October 8, 2017 - No Comments!

The bank tried to take advantage of them.

They had both been unemployed for some time and four adults and two children were living off one salary, a situation that would not be sustainable for long.
They had tried to find a solution together with the bank where they would pay a lower monthly fee, but the bank had turned them down and instead offered them a worthless product. The bank did this despite knowing that their monthly fee would decrease within two months and there wasn´t any need for another product.

The bank sold them an interest-derivative as if that would function as an insurance in case the interest went up. What the bank didn´t tell them was that the interest had already dropped and would continue to descend. Furthermore, they disregarded telling them that they would be in debt to the bank for the derivative when the interest dropped.

If they already had trouble making ends meet at the end of the month, the added cost of the derivative made it impossible. They could no longer manage their payment plan for the house.
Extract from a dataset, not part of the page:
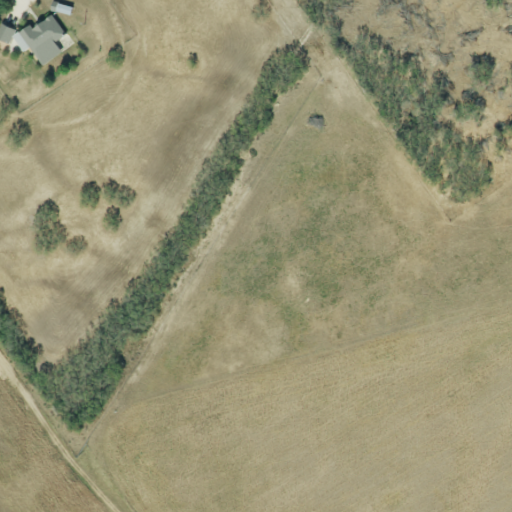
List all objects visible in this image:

They tried to pay as much as possible but one day they got word that the bank had filed for seizing the two houses the couple had used as insurance for the loan.
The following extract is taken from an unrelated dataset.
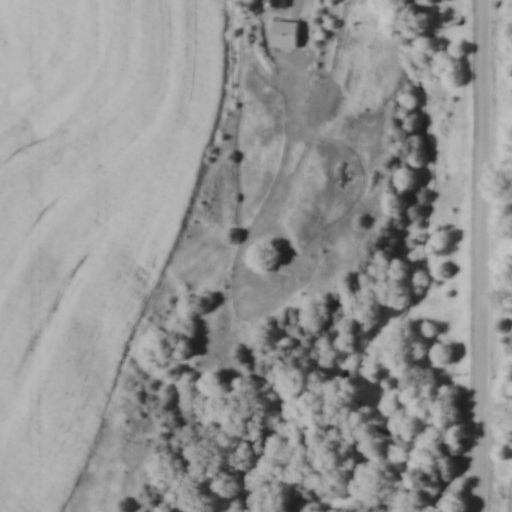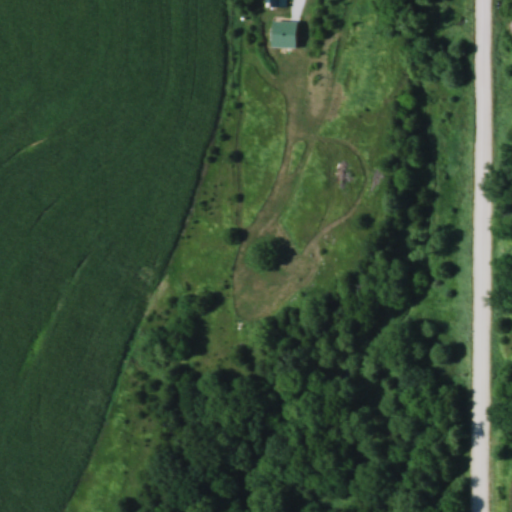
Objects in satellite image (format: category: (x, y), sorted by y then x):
building: (279, 3)
road: (484, 256)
We agreed with Laura and Juan that we should sue the bank. The district court ruled against them. The judge felt that even if the bank hadn´t fulfilled its obligations, and even if the product was harmful for the clients, no one had forced them to sign the contract. If they couldn´t understand the terms in the contract, they should have sought out advice before signing.

We appealed to the court of appeal who found in our favor. According to the verdict, and current practice according to the Supreme Court, the bank has all the information and is obligated to inform its clients so that they have full knowledge about what they are signing.